The piano is, simultaneously, a melodic, harmonic and percussive instrument, and Randy Weston makes extensive use of all those characteristics. Making a rare solo appearance at the Jazz Bakery, the veteran performer (he will be 69 next month) gave a no-distractions, no-nonsense demonstration of his mastery of the piano as a full-fledged orchestral instrument that is fully capable of sounding like an entire jazz ensemble.
In his opening set Thursday night, Weston played only two extended works: a kind of mini-suite history of jazz tunes ranging from Duke Ellington to Thelonious Monk, and a medley of two of his waltzes, "Little Niles" and "Pam's Waltz." Curiously, he included none of the African-influenced music that has dominated his interests for the last several decades.
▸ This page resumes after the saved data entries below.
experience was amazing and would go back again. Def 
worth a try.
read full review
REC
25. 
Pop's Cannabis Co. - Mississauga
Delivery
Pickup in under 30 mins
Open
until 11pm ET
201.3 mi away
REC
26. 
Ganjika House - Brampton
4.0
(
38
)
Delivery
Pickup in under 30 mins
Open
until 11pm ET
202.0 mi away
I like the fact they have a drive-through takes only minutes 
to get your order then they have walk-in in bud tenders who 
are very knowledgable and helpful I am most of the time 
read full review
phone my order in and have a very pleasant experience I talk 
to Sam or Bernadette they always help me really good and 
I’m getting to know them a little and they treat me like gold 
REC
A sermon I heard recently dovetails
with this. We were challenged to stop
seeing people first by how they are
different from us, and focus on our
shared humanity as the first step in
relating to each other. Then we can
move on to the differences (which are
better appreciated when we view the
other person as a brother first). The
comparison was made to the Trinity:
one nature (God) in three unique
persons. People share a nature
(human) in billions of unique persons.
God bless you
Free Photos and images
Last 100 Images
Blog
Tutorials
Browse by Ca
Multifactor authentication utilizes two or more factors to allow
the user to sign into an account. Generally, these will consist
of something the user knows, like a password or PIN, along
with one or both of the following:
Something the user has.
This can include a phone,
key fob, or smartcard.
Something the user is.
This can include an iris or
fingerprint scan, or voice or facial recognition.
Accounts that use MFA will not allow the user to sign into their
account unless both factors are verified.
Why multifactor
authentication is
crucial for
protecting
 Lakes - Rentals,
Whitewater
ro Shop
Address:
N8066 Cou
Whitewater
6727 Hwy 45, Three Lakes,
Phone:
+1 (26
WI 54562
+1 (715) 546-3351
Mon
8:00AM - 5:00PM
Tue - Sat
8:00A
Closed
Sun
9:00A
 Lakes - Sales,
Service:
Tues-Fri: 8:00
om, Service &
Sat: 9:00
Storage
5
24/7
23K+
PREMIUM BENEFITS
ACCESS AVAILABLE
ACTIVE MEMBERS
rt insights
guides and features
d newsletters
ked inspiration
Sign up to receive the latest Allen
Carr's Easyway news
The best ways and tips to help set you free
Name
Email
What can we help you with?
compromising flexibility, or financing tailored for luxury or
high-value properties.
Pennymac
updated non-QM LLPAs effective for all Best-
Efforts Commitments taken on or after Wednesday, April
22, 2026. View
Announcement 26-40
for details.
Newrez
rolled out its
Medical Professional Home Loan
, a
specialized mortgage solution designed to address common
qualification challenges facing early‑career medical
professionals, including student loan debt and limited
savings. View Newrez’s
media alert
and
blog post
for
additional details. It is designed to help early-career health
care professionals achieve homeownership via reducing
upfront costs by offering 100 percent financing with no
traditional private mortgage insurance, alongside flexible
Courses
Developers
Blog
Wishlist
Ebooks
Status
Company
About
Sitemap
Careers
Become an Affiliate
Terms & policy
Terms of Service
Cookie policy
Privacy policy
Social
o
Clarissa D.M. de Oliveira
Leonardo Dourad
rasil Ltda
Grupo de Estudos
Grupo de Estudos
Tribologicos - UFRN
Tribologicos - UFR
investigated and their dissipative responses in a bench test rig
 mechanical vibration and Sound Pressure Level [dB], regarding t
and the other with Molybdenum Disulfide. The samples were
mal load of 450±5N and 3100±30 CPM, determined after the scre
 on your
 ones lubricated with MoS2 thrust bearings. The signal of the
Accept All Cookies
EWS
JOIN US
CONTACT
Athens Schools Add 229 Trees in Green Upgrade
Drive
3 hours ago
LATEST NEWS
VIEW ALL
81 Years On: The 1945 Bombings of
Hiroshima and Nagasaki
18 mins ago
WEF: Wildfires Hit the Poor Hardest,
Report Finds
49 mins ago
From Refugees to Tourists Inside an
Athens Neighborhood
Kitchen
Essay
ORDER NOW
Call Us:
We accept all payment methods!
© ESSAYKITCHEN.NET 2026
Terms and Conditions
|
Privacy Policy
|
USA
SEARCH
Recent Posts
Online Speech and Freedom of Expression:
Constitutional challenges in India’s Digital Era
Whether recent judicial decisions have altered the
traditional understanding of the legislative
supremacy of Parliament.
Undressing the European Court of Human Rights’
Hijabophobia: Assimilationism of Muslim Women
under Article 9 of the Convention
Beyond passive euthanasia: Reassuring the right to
The mini-suite, perhaps appropriately for a descriptive vehicle covering a vast array of eras and styles, had its ups and downs. In its more gripping moments, Weston uncorked a rush of rhythm and sound, with familiar tunes--"Caravan," "It Don't Mean a Thing," "Night in Tunisia"--cresting above a torrential stream of notes. At other times, he dipped into grooving, straight-ahead stride piano, often contrasting its even rhythms with sudden, colorful bursts across the keyboard. But there also were periods when Weston's momentum seemed to slow, and he fell back upon random, out of focus pianistics before once again putting his flow into high gear.
On the waltzes, the rich harmonic side of Weston's art was revealed. Blessed with a capacity to create simple, but entrancing themes over lush chordal foundations, he offered up some of his most attractive work--ample testimony to the ability of a complex musical mind to produce warm, communicative music.